As I reread that passage my heart swelled with emotion as I remembered all that I was going through during 2000. I had just moved to England to pursue a Masters degree. Before leaving the States I pretty much gave away all my supplies and emptied out my
studio. Choosing a life of working in a museum instead of being a full-time artist (a gal's got to eat after all). I knew going to England was what I was supposed to be doing; I had prayed about it a lot and I knew it was time to move out of my comfort zone. In Missouri I had a great job in a gallery, great friends, and a great church. In England I felt lonely, cold, broke, and listless because I didn't have any space to create artwork. Over time I made friends, did some artwork, traveled, completed my program and headed back to America with high hopes of landing that cushy job in a Museum.

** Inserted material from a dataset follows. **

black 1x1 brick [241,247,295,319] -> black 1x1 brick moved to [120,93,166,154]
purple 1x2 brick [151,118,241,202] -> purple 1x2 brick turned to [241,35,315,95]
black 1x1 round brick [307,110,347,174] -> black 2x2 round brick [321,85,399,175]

Because of Sept. 11th there were a lot of cutbacks in the arts and people were really holding on to their jobs. I applied for anything related to my field but just couldn't break in. I was living for free with a friend (and wearing out my welcome), driving my mom's car (she needed it back), selling donuts in the mornings, selling burgers at Sonic in the evenings, and donating my plasma three times a week just to make ends meet. Things seemed bleak but I would go back to that Psalm..."Wait, I say, on the Lord".

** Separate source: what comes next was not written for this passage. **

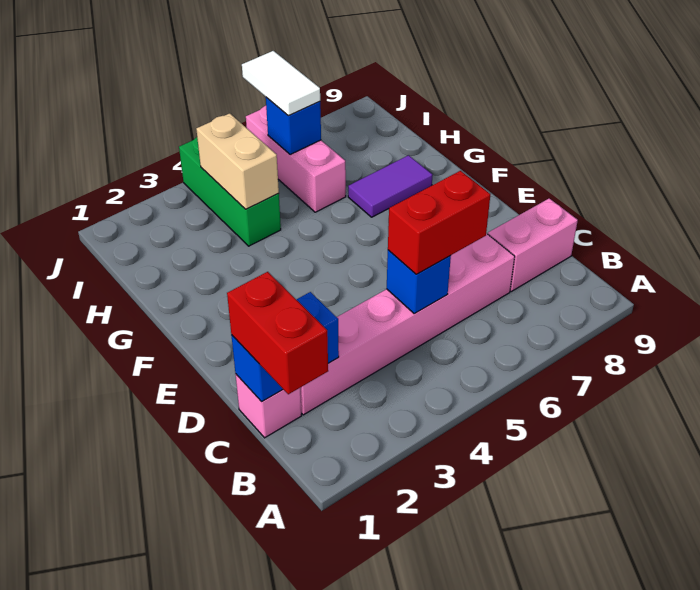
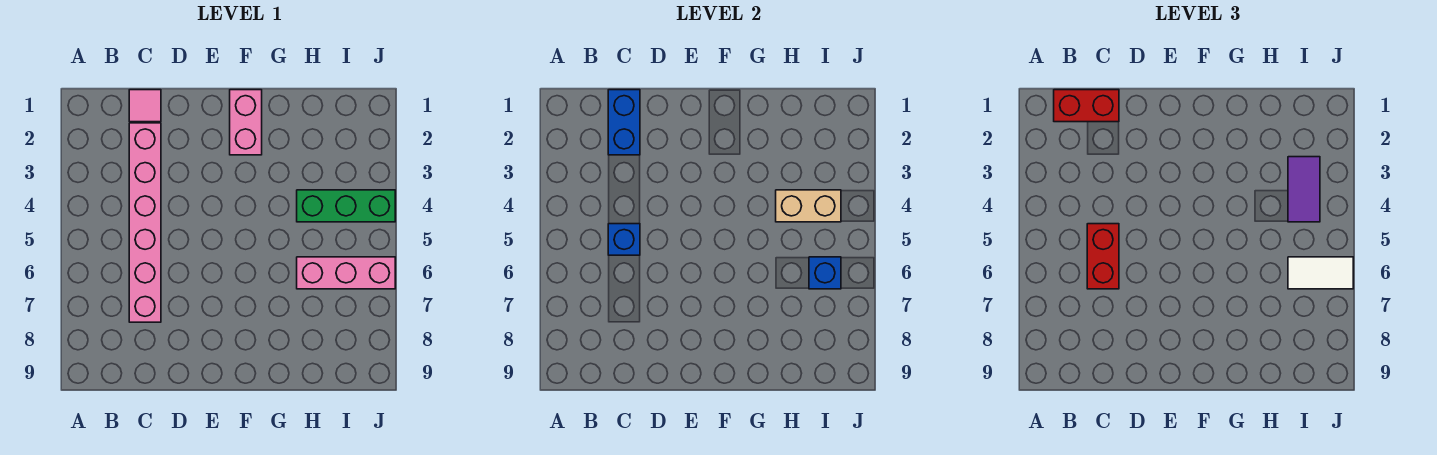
pink 1x1 brick [236,375,301,438] -> pink 1x1 tile [129,90,161,122]
pink 1x2 brick [488,198,578,291] -> pink 1x2 brick moved to [230,90,262,155]
purple 1x2 tile [348,155,432,217] -> purple 1x2 tile moved to [1288,157,1320,222]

I was so stressed out I didn't even have the creative energy or space to do any artwork...this left me feeling even further away from myself. It was a hard time for me. I kept thinking, "God, where are you? Have I missed Your guidance here".

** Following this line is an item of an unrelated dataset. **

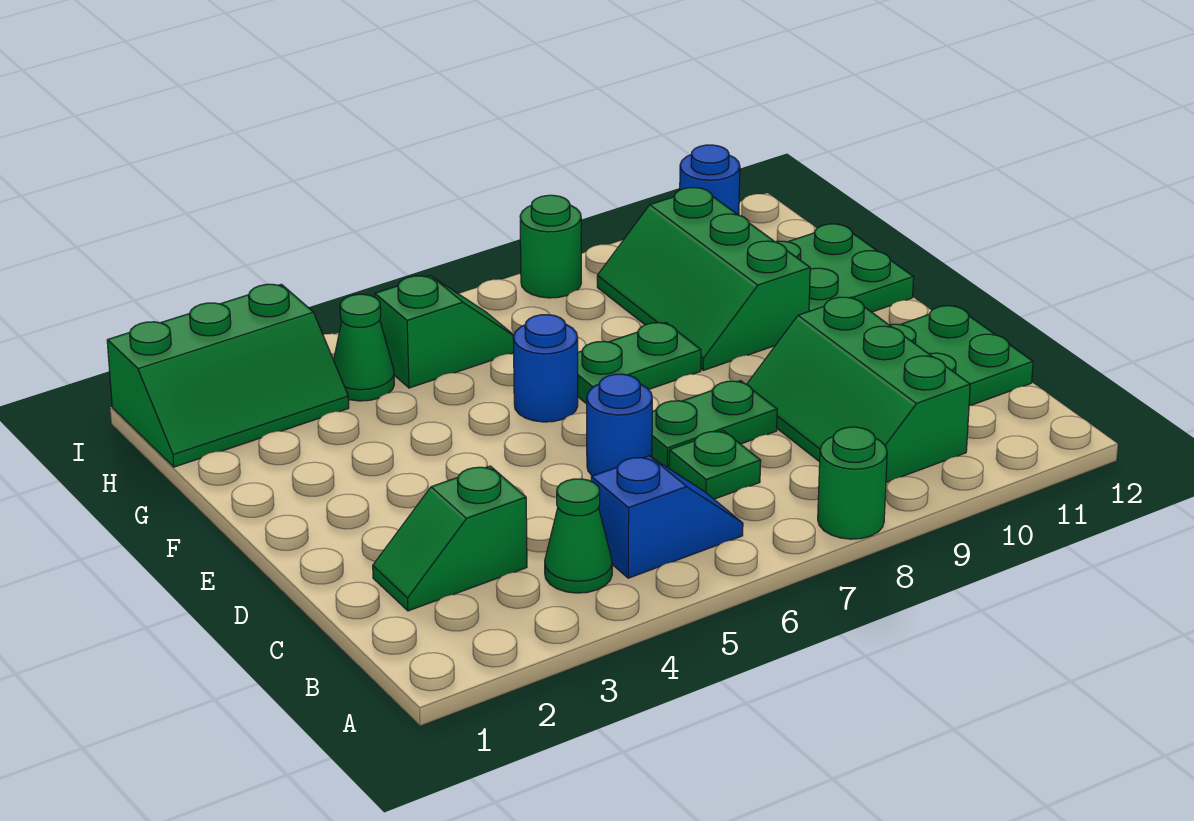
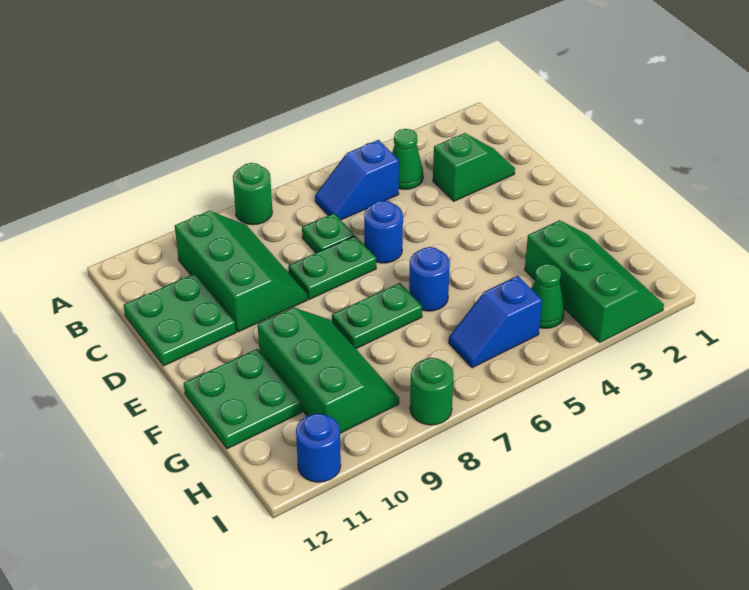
green 2x3 slope [107,284,349,467] -> green 2x3 slope turned to [525,220,664,342]
green 1x2 slope [375,276,514,388] -> blue 1x2 slope [449,276,542,368]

It got worse! I ended up joining the Army to at least pay for my student loans and get a steady paycheck. The Army was tough but I learned a lot about myself, achieved my goal of paying off my student loans, and even met my husband.
Today, as I read that Psalm I can honestly say that yes indeed, God has had His hand in it all, guiding me and ordering my steps. He has been faithful. I can trust Him when His word says to be of good courage. This is a true testament -- I do see the goodness of the Lord in the land of the living. My time is now. He has answered my prayers beyond measure. He has given me more than I could have dreamed at the time of Dec. 6, 2000. I have a huge studio, all the supplies I need, an awesome apartment to live in with my wonderfully supportive husband, opportunities to show my work, fellow artist friends at ACME, I'm debt free and living the life of a full-time artist. Wow, God is so good.